### Problem
In the output, include exactly the lines from the beginning of the records up to and including the one that contains "Twitter(Membuka", and leave out the pictures.

### Material for this exercise
↓↓↓

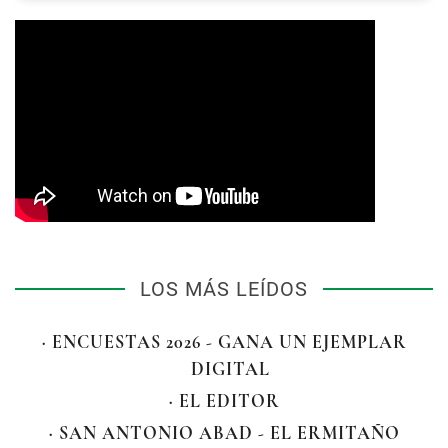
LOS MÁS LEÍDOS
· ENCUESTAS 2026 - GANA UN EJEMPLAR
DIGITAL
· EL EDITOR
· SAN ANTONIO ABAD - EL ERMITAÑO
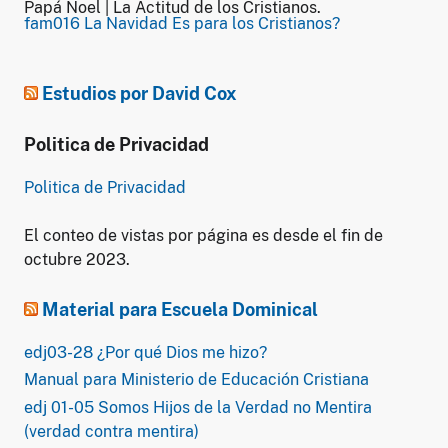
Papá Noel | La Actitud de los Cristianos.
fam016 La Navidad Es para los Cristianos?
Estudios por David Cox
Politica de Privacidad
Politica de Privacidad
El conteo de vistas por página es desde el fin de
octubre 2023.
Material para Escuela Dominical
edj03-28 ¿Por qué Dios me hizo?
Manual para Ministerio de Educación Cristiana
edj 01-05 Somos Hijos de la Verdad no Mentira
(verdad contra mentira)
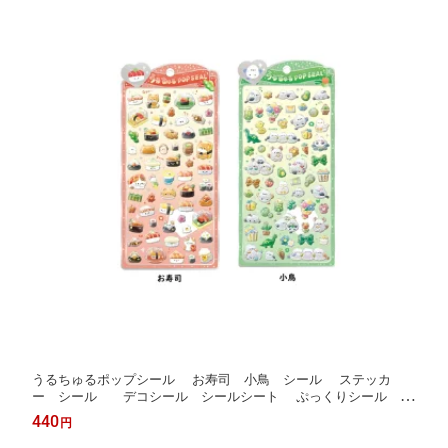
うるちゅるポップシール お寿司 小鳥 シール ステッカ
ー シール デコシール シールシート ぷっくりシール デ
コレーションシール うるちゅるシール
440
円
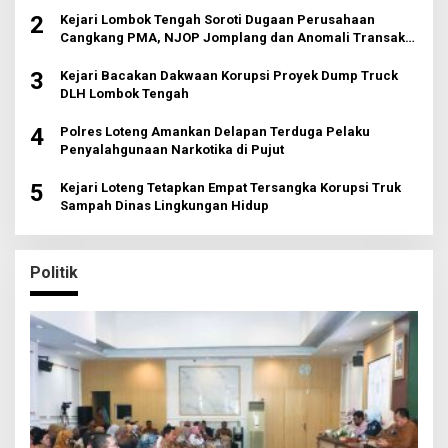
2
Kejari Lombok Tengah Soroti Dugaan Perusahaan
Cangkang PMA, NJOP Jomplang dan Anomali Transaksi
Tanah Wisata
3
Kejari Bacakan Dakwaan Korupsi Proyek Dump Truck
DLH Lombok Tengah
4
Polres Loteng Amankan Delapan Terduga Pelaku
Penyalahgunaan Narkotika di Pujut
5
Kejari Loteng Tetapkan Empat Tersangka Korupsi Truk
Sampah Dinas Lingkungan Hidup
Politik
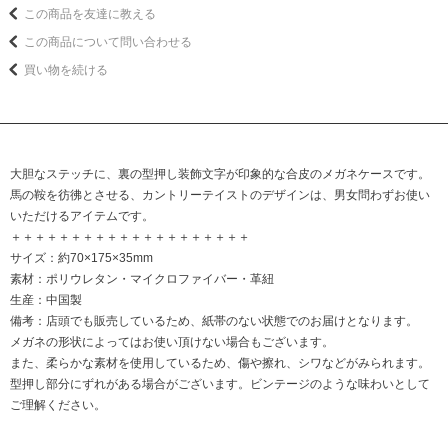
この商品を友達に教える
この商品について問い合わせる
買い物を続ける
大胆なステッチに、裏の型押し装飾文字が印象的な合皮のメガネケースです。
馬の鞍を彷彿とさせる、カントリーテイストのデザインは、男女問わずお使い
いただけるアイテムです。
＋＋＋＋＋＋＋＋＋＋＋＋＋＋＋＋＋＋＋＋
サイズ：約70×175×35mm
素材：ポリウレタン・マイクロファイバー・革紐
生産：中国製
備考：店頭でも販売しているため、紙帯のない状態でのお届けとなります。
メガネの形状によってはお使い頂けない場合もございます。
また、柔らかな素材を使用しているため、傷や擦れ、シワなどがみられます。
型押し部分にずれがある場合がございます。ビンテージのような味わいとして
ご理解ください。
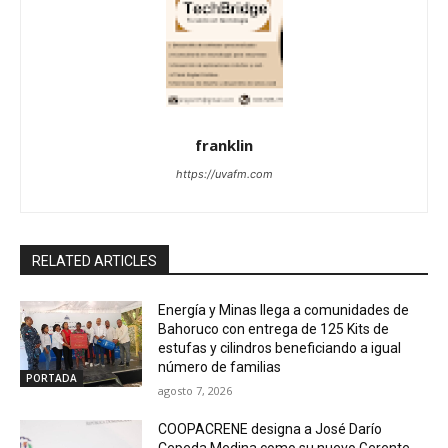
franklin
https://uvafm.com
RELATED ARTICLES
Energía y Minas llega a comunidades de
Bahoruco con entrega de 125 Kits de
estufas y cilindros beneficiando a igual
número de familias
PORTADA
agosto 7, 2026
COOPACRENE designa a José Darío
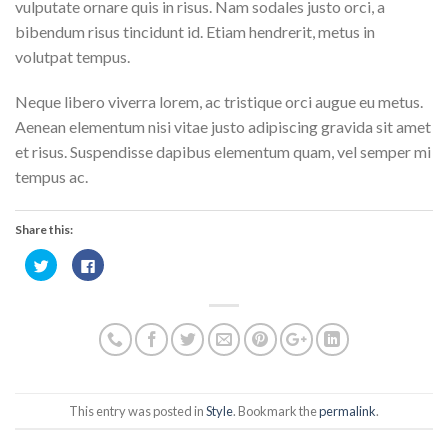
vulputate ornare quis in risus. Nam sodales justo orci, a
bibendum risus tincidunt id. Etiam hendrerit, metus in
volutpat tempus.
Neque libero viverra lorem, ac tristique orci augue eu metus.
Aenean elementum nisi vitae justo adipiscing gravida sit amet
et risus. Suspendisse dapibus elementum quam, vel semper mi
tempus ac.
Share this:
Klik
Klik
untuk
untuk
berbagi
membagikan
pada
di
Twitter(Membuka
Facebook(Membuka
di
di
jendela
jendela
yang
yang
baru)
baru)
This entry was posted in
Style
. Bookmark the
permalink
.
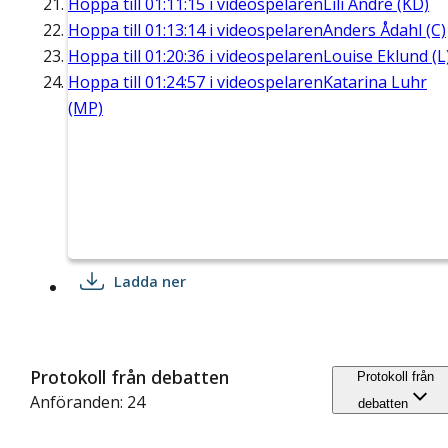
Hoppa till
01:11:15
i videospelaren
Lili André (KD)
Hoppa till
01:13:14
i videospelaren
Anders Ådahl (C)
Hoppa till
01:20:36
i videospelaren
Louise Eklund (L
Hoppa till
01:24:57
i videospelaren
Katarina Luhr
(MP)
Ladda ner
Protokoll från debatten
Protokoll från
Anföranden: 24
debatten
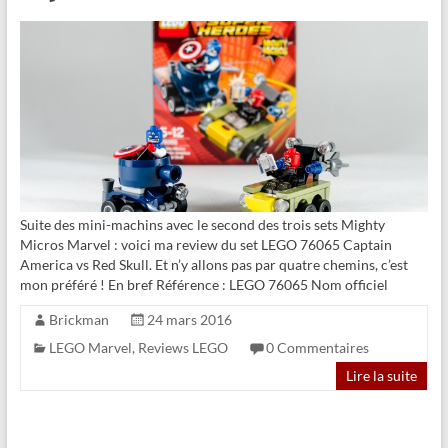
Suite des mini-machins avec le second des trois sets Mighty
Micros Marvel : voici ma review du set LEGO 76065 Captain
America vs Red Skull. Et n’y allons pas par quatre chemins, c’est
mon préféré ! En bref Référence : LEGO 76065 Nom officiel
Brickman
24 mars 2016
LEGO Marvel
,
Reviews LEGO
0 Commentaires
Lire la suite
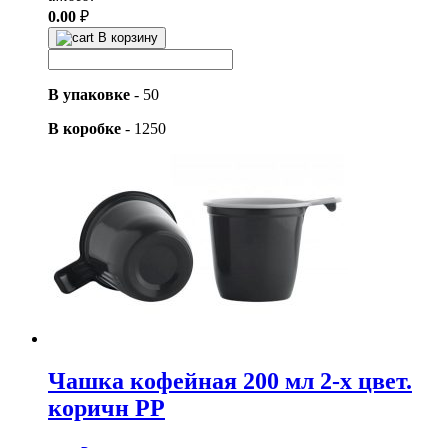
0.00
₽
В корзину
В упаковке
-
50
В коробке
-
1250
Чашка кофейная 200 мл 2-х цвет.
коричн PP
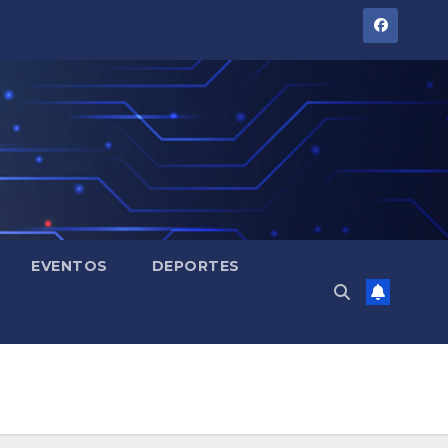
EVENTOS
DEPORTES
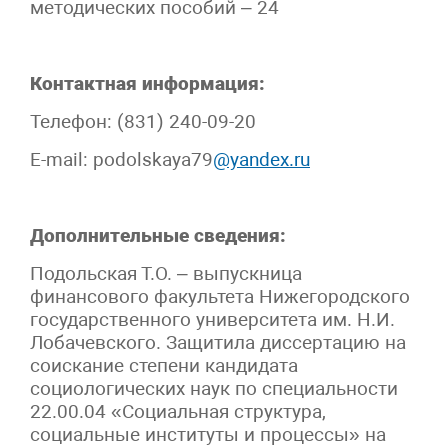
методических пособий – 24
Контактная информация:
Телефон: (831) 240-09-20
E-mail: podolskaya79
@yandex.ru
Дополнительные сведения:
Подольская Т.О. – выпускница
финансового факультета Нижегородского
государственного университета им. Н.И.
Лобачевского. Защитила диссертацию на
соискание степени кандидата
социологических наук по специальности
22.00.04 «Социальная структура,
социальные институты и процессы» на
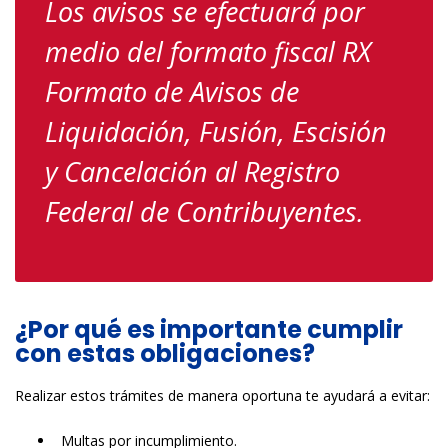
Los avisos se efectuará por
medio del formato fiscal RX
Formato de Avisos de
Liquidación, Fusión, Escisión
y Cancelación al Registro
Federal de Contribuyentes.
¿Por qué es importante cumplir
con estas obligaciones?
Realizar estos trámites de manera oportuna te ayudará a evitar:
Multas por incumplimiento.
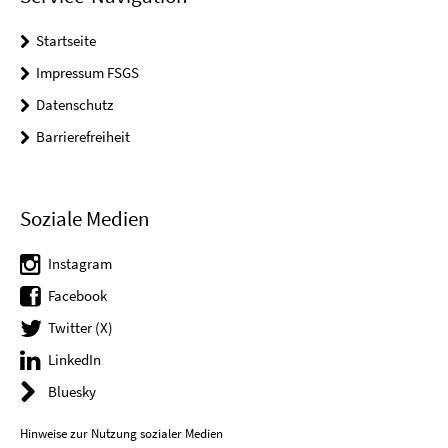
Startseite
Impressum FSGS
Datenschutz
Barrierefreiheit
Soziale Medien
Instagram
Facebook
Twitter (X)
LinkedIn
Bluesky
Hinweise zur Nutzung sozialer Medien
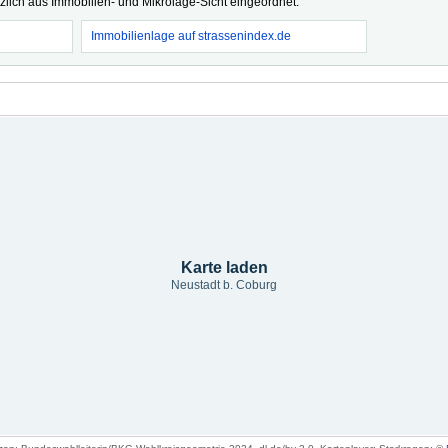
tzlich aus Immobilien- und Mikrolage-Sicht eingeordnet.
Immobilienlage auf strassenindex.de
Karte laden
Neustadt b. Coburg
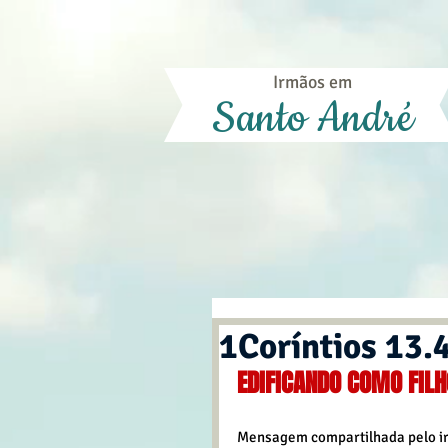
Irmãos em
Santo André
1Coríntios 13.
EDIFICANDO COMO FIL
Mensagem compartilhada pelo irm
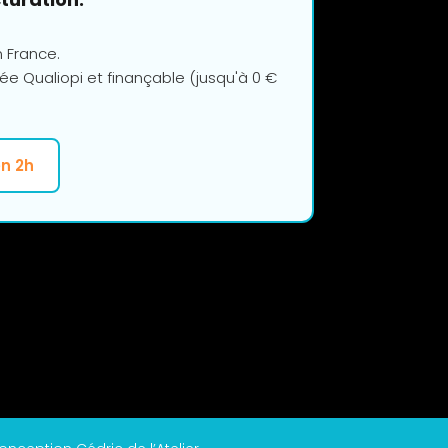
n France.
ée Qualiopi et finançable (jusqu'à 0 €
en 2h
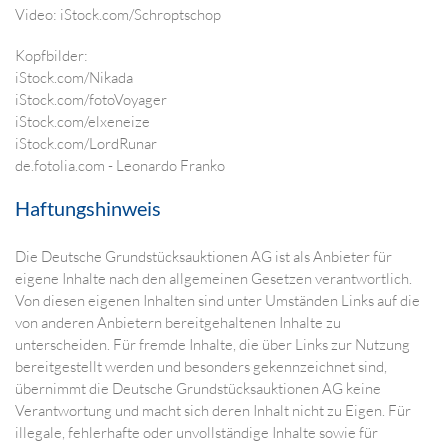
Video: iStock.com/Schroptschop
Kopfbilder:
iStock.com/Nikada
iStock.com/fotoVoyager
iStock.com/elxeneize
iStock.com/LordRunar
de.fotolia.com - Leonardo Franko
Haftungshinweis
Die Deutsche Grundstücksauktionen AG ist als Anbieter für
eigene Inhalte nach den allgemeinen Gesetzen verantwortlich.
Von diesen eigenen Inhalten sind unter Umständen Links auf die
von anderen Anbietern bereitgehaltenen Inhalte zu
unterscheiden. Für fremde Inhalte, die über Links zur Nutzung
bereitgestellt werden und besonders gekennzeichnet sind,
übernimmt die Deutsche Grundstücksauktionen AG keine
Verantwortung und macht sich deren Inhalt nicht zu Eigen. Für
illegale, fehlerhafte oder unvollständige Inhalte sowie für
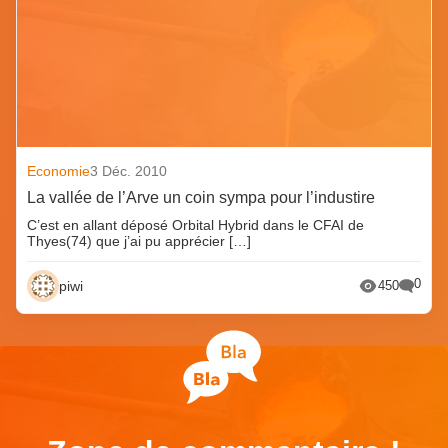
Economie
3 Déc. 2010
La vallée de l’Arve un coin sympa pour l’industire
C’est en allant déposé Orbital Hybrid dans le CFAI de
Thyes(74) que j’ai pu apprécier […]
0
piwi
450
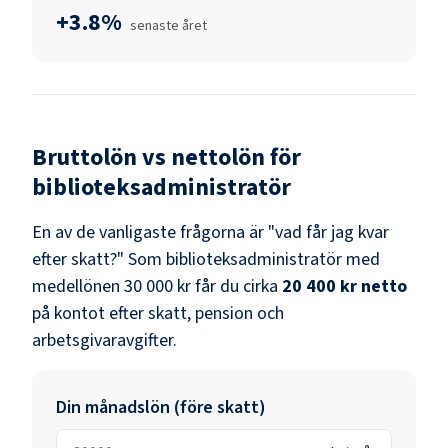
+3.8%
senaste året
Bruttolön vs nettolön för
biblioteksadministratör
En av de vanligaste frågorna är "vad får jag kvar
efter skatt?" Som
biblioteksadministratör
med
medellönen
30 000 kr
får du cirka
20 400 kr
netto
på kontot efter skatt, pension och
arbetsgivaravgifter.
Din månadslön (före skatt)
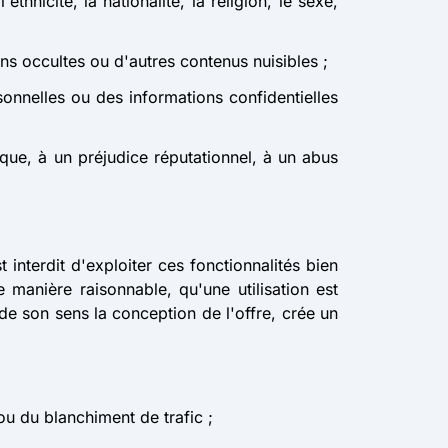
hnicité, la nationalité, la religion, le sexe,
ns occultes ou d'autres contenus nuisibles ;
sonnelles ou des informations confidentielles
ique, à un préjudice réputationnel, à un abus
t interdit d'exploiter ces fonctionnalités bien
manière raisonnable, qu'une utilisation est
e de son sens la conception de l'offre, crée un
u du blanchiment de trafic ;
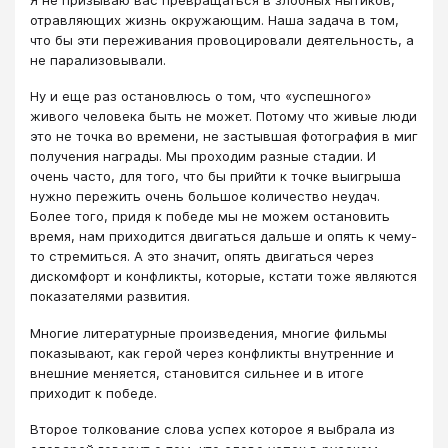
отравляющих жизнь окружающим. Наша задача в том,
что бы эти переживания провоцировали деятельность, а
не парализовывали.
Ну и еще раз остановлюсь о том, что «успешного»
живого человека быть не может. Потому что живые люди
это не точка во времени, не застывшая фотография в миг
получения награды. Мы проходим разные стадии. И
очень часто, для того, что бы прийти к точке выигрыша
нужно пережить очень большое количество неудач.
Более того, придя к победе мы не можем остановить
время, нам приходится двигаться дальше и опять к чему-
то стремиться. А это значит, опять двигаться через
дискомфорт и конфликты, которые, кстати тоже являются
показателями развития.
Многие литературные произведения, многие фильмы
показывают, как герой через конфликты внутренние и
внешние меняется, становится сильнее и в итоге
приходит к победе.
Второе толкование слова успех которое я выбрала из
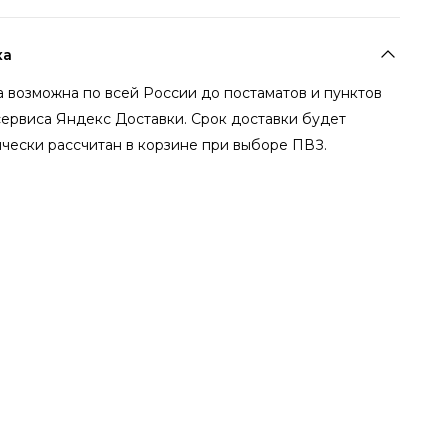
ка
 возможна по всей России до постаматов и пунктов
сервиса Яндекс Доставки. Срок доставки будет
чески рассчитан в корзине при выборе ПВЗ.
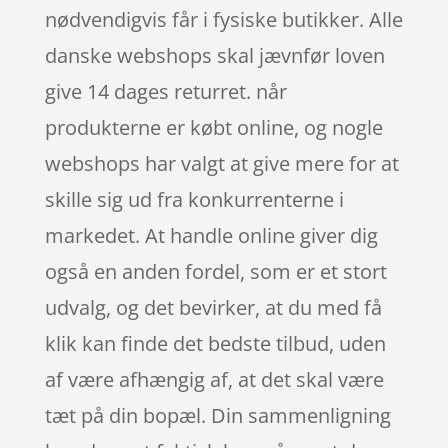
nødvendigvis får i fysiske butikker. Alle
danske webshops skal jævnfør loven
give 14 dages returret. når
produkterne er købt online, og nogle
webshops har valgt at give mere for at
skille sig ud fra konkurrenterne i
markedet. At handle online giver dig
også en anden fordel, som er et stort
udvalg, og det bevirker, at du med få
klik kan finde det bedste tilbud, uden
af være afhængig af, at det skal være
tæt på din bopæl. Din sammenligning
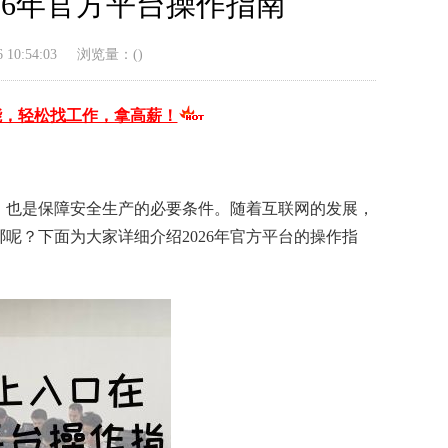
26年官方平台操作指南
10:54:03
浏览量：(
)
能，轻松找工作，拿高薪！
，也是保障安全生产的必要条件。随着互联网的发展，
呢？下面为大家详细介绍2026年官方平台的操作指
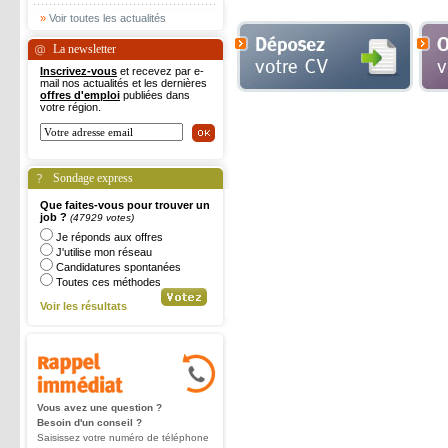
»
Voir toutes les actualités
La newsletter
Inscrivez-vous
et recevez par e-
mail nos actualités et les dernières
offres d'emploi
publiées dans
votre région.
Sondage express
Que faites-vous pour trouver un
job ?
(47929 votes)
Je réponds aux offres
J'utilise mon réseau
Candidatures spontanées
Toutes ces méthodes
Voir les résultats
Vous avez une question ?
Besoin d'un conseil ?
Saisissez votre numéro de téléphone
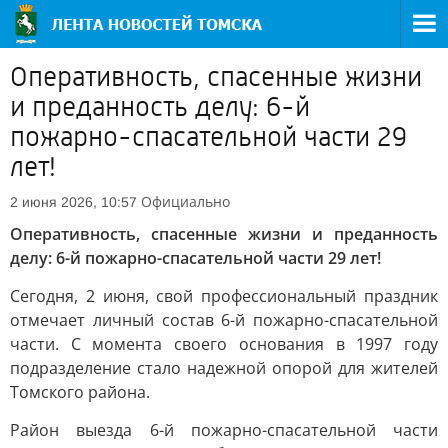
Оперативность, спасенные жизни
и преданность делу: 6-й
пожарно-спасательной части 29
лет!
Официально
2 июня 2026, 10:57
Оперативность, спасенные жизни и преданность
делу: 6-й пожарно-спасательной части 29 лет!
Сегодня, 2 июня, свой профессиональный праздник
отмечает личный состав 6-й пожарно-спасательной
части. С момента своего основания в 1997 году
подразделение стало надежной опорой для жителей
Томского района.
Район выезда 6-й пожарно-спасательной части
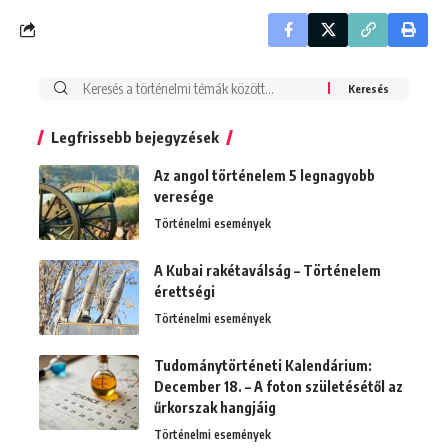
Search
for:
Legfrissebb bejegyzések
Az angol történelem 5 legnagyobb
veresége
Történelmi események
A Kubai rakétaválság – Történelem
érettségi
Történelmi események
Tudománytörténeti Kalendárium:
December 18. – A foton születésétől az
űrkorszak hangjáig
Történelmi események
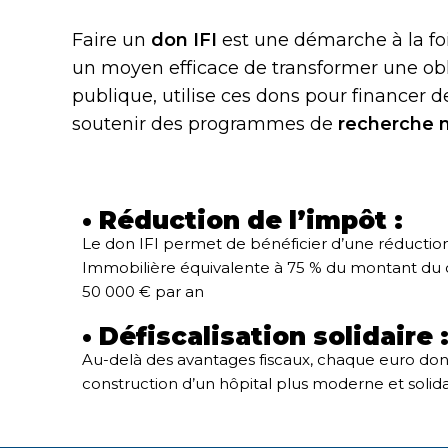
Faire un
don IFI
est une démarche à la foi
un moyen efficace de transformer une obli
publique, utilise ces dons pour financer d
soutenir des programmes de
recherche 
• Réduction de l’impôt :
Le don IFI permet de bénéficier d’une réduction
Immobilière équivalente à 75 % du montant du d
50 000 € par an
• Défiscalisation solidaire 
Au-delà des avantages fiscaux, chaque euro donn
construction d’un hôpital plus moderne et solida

↑↑↑

### Output
LOS MÁS LEÍDOS
· ENCUESTAS 2026 - GANA UN EJEMPLAR
DIGITAL
· EL EDITOR
· SAN ANTONIO ABAD - EL ERMITAÑO
Papá Noel | La Actitud de los Cristianos.
fam016 La Navidad Es para los Cristianos?
Estudios por David Cox
Politica de Privacidad
Politica de Privacidad
El conteo de vistas por página es desde el fin de
octubre 2023.
Material para Escuela Dominical
edj03-28 ¿Por qué Dios me hizo?
Manual para Ministerio de Educación Cristiana
edj 01-05 Somos Hijos de la Verdad no Mentira
(verdad contra mentira)
うるちゅるポップシール お寿司 小鳥 シール ステッカ
ー シール デコシール シールシート ぷっくりシール デ
コレーションシール うるちゅるシール
440
円
2
Kejari Lombok Tengah Soroti Dugaan Perusahaan
Cangkang PMA, NJOP Jomplang dan Anomali Transaksi
Tanah Wisata
3
Kejari Bacakan Dakwaan Korupsi Proyek Dump Truck
DLH Lombok Tengah
4
Polres Loteng Amankan Delapan Terduga Pelaku
Penyalahgunaan Narkotika di Pujut
5
Kejari Loteng Tetapkan Empat Tersangka Korupsi Truk
Sampah Dinas Lingkungan Hidup
Politik
この商品を友達に教える
この商品について問い合わせる
買い物を続ける
大胆なステッチに、裏の型押し装飾文字が印象的な合皮のメガネケースです。
馬の鞍を彷彿とさせる、カントリーテイストのデザインは、男女問わずお使い
いただけるアイテムです。
＋＋＋＋＋＋＋＋＋＋＋＋＋＋＋＋＋＋＋＋
サイズ：約70×175×35mm
素材：ポリウレタン・マイクロファイバー・革紐
生産：中国製
備考：店頭でも販売しているため、紙帯のない状態でのお届けとなります。
メガネの形状によってはお使い頂けない場合もございます。
また、柔らかな素材を使用しているため、傷や擦れ、シワなどがみられます。
型押し部分にずれがある場合がございます。ビンテージのような味わいとして
ご理解ください。
franklin
https://uvafm.com
RELATED ARTICLES
Energía y Minas llega a comunidades de
Bahoruco con entrega de 125 Kits de
estufas y cilindros beneficiando a igual
número de familias
PORTADA
agosto 7, 2026
COOPACRENE designa a José Darío
vulputate ornare quis in risus. Nam sodales justo orci, a
bibendum risus tincidunt id. Etiam hendrerit, metus in
volutpat tempus.
Neque libero viverra lorem, ac tristique orci augue eu metus.
Aenean elementum nisi vitae justo adipiscing gravida sit amet
et risus. Suspendisse dapibus elementum quam, vel semper mi
tempus ac.
Share this:
Klik
Klik
untuk
untuk
berbagi
membagikan
pada
di
Twitter(Membuka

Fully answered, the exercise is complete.